Records below:

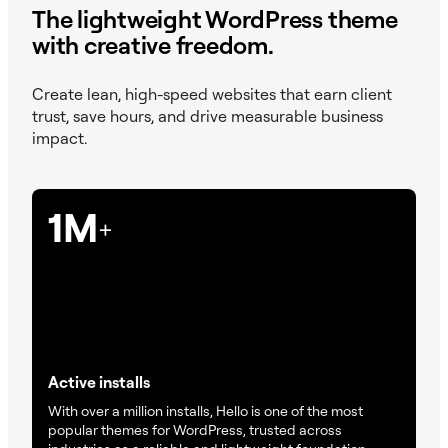
The lightweight WordPress theme
with creative freedom.
Create lean, high-speed websites that earn client
trust, save hours, and drive measurable business
impact.
1M
+
Active installs
With over a million installs, Hello is one of the most
popular themes for WordPress, trusted across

End of Records.

# What is needed
Return every line of text in the records above unchanged, but leave out the pictures.

# Answer to this task
The lightweight WordPress theme
with creative freedom.
Create lean, high-speed websites that earn client
trust, save hours, and drive measurable business
impact.
1M
+
Active installs
With over a million installs, Hello is one of the most
popular themes for WordPress, trusted across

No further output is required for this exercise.